O el sacrificio y la postergación como herramientas para alcanzar la piedad.
El relato de David Frankel, concluye con Andy buscando el perdón de Nate. Él se muestra llano a retomar la relación. Andy ha vuelto a ser su Andy. Una niña asumida a vivir en un segundo plano y ahora, trabajando para un diario de medio pelo.
Nada de fiestas con diseñadores, nada de zapatos Jimmy Choo, nada que pueda volver a despertar la fragilidad de su novio.
Es un final de juego donde nadie es realmente feliz, salvo Nate.
Hay algo profundamente chileno que cruza y delimita la forma de vincularse en El diablo se viste de Prada. Todo decanta en una personalidad con visos demócrata cristianos. Sin discusión real, sin animo de cosechar al menos unos pocos enemigos, con esa tonada monillenta de dejar contentos a todos porque pelear-es-malo.

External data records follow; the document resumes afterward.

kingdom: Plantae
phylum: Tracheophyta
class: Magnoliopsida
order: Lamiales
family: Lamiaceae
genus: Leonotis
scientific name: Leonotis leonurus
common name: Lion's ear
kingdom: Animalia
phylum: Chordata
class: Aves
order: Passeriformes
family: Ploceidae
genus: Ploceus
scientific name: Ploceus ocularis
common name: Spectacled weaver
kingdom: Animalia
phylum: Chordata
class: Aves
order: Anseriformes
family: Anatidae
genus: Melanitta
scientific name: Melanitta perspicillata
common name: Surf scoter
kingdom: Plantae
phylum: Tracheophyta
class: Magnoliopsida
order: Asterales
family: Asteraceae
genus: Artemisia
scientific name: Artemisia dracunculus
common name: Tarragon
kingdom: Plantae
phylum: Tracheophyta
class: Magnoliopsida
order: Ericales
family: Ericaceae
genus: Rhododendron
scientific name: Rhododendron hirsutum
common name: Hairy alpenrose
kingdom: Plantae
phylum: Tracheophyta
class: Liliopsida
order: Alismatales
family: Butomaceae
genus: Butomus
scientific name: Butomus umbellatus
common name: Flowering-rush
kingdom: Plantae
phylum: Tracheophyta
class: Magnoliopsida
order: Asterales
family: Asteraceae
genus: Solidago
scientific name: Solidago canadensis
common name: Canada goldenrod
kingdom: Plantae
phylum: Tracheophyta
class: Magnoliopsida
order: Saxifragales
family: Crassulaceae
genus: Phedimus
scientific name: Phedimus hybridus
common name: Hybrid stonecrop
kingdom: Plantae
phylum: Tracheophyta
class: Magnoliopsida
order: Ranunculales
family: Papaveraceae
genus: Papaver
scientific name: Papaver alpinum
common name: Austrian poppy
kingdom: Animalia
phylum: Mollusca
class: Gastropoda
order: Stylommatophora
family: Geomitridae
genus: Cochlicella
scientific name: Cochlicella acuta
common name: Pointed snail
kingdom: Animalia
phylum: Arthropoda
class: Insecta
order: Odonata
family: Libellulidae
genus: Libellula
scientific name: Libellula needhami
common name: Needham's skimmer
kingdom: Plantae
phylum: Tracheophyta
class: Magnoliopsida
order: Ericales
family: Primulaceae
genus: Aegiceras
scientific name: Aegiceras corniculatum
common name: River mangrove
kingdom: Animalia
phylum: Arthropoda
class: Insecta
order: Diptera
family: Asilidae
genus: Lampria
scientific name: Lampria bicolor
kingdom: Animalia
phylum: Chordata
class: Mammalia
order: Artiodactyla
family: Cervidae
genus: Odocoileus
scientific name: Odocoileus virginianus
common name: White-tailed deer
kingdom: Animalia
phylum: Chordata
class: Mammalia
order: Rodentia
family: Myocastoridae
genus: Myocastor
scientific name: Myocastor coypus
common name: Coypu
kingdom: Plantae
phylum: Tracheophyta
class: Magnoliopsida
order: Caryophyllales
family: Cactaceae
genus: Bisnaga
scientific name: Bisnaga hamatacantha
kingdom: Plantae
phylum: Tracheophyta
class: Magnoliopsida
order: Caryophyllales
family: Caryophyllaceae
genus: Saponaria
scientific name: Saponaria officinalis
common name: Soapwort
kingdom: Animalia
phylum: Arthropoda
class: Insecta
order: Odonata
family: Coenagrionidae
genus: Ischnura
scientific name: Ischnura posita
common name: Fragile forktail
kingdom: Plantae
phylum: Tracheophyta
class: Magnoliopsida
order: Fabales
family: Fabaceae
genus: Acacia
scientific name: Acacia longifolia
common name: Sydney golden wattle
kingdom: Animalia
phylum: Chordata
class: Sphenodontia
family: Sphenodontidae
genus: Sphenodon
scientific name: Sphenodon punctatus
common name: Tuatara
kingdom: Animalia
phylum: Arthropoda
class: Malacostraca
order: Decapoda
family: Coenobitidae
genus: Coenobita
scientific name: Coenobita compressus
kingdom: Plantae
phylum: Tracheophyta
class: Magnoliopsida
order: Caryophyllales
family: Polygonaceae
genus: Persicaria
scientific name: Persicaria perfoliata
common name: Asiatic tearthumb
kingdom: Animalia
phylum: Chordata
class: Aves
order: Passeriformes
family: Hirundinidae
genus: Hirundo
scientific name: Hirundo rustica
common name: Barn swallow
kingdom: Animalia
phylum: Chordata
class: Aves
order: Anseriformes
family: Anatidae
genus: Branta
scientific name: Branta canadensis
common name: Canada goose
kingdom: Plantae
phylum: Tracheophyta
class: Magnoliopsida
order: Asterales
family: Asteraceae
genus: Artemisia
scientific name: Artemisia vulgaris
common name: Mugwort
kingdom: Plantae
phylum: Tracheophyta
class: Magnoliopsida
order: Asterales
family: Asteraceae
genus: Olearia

De ser así, de ser un cuento con raíces tricolor, ¿Miranda viviría en el Cerro San Luis y Andy en Lastarria? ¿Y juntas viajarían para cubrir alguna semana de la moda para la Revista Ya? ¿Podría ser?
Ni Meryl Streep ni Anne Hathaway podrían advertir lo cerca que estamos de sus personajes.
Mucho menos Anna Wintour.
Posiblemente nunca se enteren. Es una edición agotada.